Your tasks:
**a.** In the climate policy article, what rough track in Cape York is compared to Australia's policy path?
**b.** Repeat the part of the climate policy article that runs from "The cost of" to "action more fragile.", word for word.

Text segment:
=-=-=-=-=

The article below, by Ingrid Burfurd and Reuben Finighan, was published today in Inflection Points. You can read it in full at inflectionpoints.work
For a brief moment at the start of the 2010s, Australia was driving an EV down a freeway. We had a world-leading carbon pricing scheme, and what appeared to be a robust road to net zero emissions. But it did not last. To extend the metaphor, we hit the pothole of politics, and swerved right off the fresh bitumen and onto a road much more like Cape York’s Old Telegraph Track—an improvised four-wheel drive route of creek crossings, detours, and multiple tyre changes.
Off-roading makes for a fun long weekend, but it’s a painfully slow, bumpy, and inefficient way to get anywhere fast. An unpredictable policy path is much the same: it creates and amplifies frictions, and the temptation to simply give up and turn back makes it very difficult to reach any long-term goal.
Over the past decade and a half Australia’s patchwork approach to climate policy has accumulated a series of disconnected rules, subsidies, and workarounds to manage the transition to net zero. This approach has made progress—but it is costly, complex, and poorly suited to the enormous task of cutting emissions while also protecting households and growing the economy.
The cost of that policy detour is also getting harder to bear. Australia now faces sustained budget pressure, a cost-of-living crisis, renewed exposure to global fossil-fuel shocks, and the task of building the industries that will replace declining fossil exports.
The question is not whether the transition will occur, but how smoothly, cheaply, and fairly Australia can manage it. This is not an abstract technocratic concern. If the transition is more expensive than it needs to be, it will make public support harder to sustain, and the politics of climate action more fragile.
That is what makes the government’s coming review of the Safeguard Mechanism—Australia’s centrepiece policy for reaching net-zero emissions—so important. The review will naturally be framed as a technical discussion about baselines, coverage, and compliance. But the stakes demand a broader discussion that reaches beyond the particulars of this policy. We should ask whether there is a lower-cost, more coherent, and fairer way of managing the transition as a whole. If there is, settling for anything less would needlessly increase costs and shrink the opportunities available to Australians.

=-=-=-=-=

Given information:
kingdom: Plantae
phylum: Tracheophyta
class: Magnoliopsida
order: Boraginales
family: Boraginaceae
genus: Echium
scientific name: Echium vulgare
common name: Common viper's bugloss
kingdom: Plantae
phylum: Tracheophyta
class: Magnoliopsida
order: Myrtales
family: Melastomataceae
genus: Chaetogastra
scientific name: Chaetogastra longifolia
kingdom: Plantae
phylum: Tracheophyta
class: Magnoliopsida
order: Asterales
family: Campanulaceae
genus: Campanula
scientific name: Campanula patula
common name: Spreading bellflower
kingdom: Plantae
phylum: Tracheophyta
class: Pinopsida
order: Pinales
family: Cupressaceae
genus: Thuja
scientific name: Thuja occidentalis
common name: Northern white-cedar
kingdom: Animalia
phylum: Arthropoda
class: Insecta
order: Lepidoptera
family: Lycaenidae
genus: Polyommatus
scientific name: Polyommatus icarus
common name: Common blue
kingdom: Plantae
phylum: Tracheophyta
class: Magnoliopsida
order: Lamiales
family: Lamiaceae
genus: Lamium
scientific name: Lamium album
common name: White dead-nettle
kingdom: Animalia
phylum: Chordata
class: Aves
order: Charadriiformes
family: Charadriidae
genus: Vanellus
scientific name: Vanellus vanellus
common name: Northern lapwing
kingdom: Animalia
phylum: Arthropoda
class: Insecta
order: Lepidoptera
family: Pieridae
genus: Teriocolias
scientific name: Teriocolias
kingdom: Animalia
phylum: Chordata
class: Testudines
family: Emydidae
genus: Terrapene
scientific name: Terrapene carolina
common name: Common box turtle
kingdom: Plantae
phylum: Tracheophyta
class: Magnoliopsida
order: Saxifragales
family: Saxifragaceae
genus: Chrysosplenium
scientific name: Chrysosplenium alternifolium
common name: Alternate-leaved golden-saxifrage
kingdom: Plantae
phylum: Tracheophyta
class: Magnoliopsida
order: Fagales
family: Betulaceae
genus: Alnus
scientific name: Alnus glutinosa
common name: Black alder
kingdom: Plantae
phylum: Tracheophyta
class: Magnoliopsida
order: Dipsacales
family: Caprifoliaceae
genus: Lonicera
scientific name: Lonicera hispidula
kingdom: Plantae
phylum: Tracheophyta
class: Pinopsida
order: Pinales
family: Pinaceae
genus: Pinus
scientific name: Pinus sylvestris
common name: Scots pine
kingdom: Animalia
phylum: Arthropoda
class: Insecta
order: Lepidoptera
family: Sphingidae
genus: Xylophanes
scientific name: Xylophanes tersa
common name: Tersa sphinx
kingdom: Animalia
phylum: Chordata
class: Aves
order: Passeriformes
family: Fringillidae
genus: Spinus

=-=-=-=-=

Answers per task:
**a.** The Old Telegraph Track, an improvised four-wheel drive route.

**b.**
The cost of that policy detour is also getting harder to bear. Australia now faces sustained budget pressure, a cost-of-living crisis, renewed exposure to global fossil-fuel shocks, and the task of building the industries that will replace declining fossil exports.
The question is not whether the transition will occur, but how smoothly, cheaply, and fairly Australia can manage it. This is not an abstract technocratic concern. If the transition is more expensive than it needs to be, it will make public support harder to sustain, and the politics of climate action more fragile.